Chamilo LMS, an open-source learning management system, contains a critical SQL Injection vulnerability identified as CVE-2025-50188 (CWE-89). This vulnerability exists in versions prior to 1.11.30 due to improper neutralization of special elements in SQL commands. Specifically, the affected scripts /plugin/vchamilo/views/syncparams.php and /plugin/vchamilo/ajax/service.php fail to adequately validate or sanitize the GET parameter 'value'. This flaw allows an attacker with high privileges to manipulate the SQL query logic by injecting arbitrary SQL statements, potentially leading to unauthorized data access, modification, or deletion within the LMS database. The vulnerability does not require user interaction but does require the attacker to have elevated privileges, which may limit exploitation to insiders or compromised accounts. The issue has been addressed and patched in Chamilo LMS version 1.11.30. The CVSS v4.0 score is 7.0, reflecting high severity due to network attack vector, low attack complexity, no user interaction, and significant impact on confidentiality, integrity, and availability of data. No known exploits have been reported in the wild as of the publication date.
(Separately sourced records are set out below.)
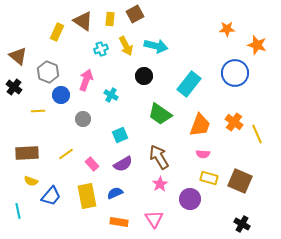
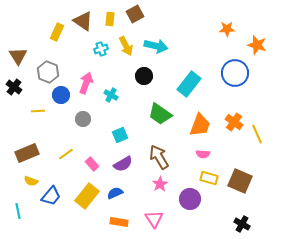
brown triangle at (18, 56): rotated 18 degrees clockwise
pink arrow at (86, 80): moved 3 px down
brown rectangle at (27, 153): rotated 20 degrees counterclockwise
yellow rectangle at (87, 196): rotated 50 degrees clockwise
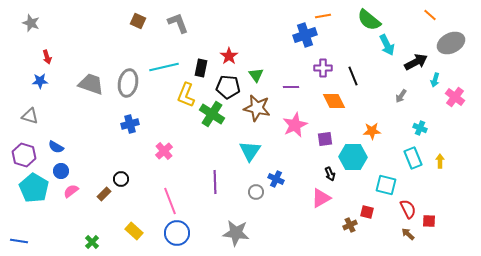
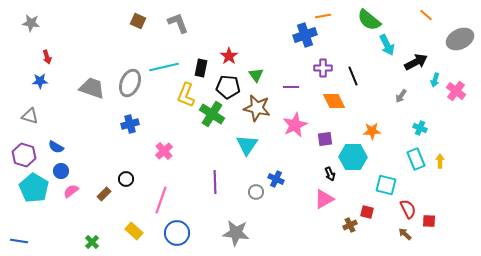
orange line at (430, 15): moved 4 px left
gray star at (31, 23): rotated 12 degrees counterclockwise
gray ellipse at (451, 43): moved 9 px right, 4 px up
gray ellipse at (128, 83): moved 2 px right; rotated 12 degrees clockwise
gray trapezoid at (91, 84): moved 1 px right, 4 px down
pink cross at (455, 97): moved 1 px right, 6 px up
cyan triangle at (250, 151): moved 3 px left, 6 px up
cyan rectangle at (413, 158): moved 3 px right, 1 px down
black circle at (121, 179): moved 5 px right
pink triangle at (321, 198): moved 3 px right, 1 px down
pink line at (170, 201): moved 9 px left, 1 px up; rotated 40 degrees clockwise
brown arrow at (408, 234): moved 3 px left
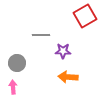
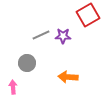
red square: moved 3 px right, 1 px up
gray line: rotated 24 degrees counterclockwise
purple star: moved 15 px up
gray circle: moved 10 px right
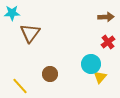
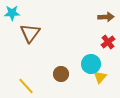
brown circle: moved 11 px right
yellow line: moved 6 px right
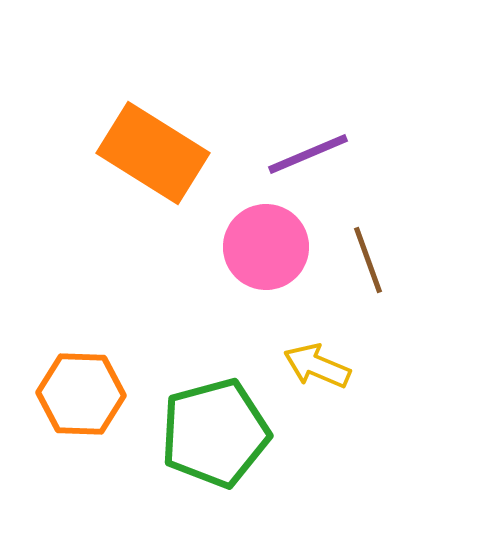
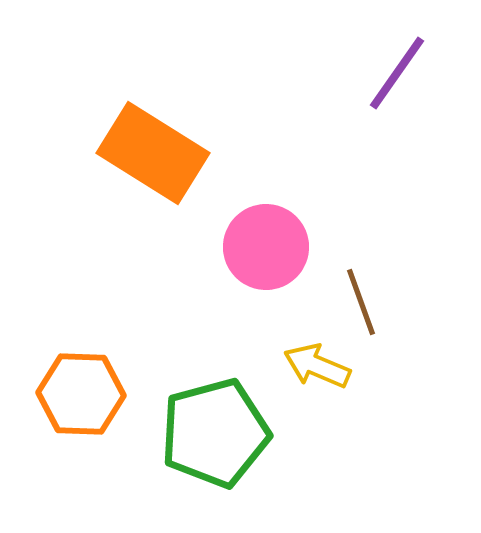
purple line: moved 89 px right, 81 px up; rotated 32 degrees counterclockwise
brown line: moved 7 px left, 42 px down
The vulnerability poses a significant risk to organizations using vulnerable Chamilo LMS versions, potentially exposing sensitive educational data, user credentials, and institutional records. Successful exploitation can lead to unauthorized data disclosure, data tampering, or complete compromise of the LMS database. This can disrupt educational services, damage organizational reputation, and lead to regulatory compliance issues, especially where personal data is involved. Since Chamilo LMS is widely used in educational institutions globally, the impact can be broad, affecting schools, universities, and training providers. The requirement for high privileges to exploit somewhat limits the attack surface but does not eliminate insider threats or risks from compromised administrative accounts. The absence of known exploits in the wild suggests limited active exploitation currently, but the availability of a public CVE and patch may increase attacker interest.

Organizations should immediately upgrade Chamilo LMS installations to version 1.11.30 or later, where the vulnerability is patched. Until upgrades are possible, restrict access to the affected plugin scripts and monitor logs for suspicious GET requests targeting 'value' parameters. Implement web application firewalls (WAFs) with custom rules to detect and block SQL injection patterns specific to Chamilo LMS plugin endpoints. Enforce the principle of least privilege by limiting administrative and plugin access rights to trusted users only. Conduct regular security audits and vulnerability scans focusing on web application inputs. Additionally, consider database activity monitoring to detect anomalous queries indicative of injection attempts. Educate administrators about the risks of SQL injection and the importance of timely patching. Finally, maintain up-to-date backups to enable recovery in case of data compromise.